__ТЕКСТ ДЛЯ ЧТЕНИЯ__
|---|
Шрифт:
Интервал:
Закладка:
О сын благородного рода (имярек), слушай! Ныне чистая лучезарность дхарматы сияет пред тобою. Распознай ее! О сын благородного рода, сущность твоего ума в этот миг — чистая пустота, чистая пустота, лишенная всякой вещественности, качества и цвета; и это — сама дхармата…
Ум твой пуст, но это — не пустота небытия; ум твой свободен и полон сияния, чист и трепетен… Ум твой, чья сущность пуста и невещественна, и ум твой, трепещущий и светозарный, — нераздельны; и это — дхармакайя Будды[816].
838 Познавший эту истину достигает состоянии дхармакайи, совершенной просветленности; или, если обратиться к нашему языку, творческой праосновой всех метафизических высказываний выступает сознание как зримое и осязаемое проявление души. Пустота обозначает состояние до всякого высказывания, до всякого действия. Полнота же различных явлений содержится в душе в скрытом виде.
|---|
__ЗАДАНИЕ__
Выпишите из текста о пустоте ума дословный фрагмент между «838 Познавший эту» и «в скрытом виде.», включая оба граничных отрезка. Данные здесь никак не используются.

__ФРАГМЕНТ НАБОРА ДАННЫХ__
|---|
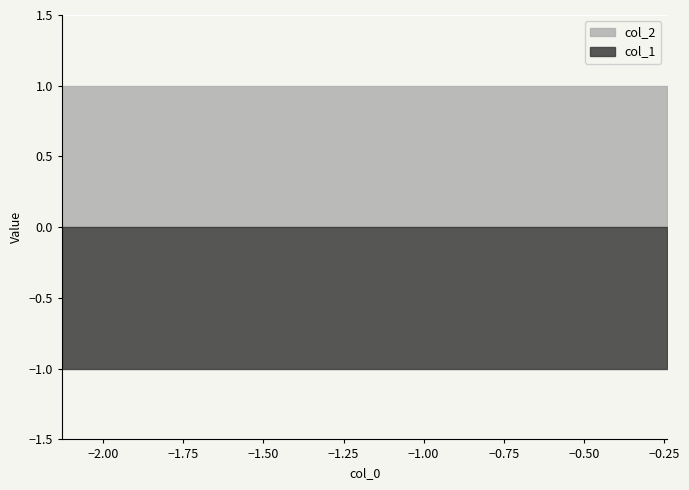

Between 5 and 7, which series saw the biggest shift?

col_1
|---|
__ОТВЕТ НА ЗАДАНИЕ__
838 Познавший эту истину достигает состоянии дхармакайи, совершенной просветленности; или, если обратиться к нашему языку, творческой праосновой всех метафизических высказываний выступает сознание как зримое и осязаемое проявление души. Пустота обозначает состояние до всякого высказывания, до всякого действия. Полнота же различных явлений содержится в душе в скрытом виде.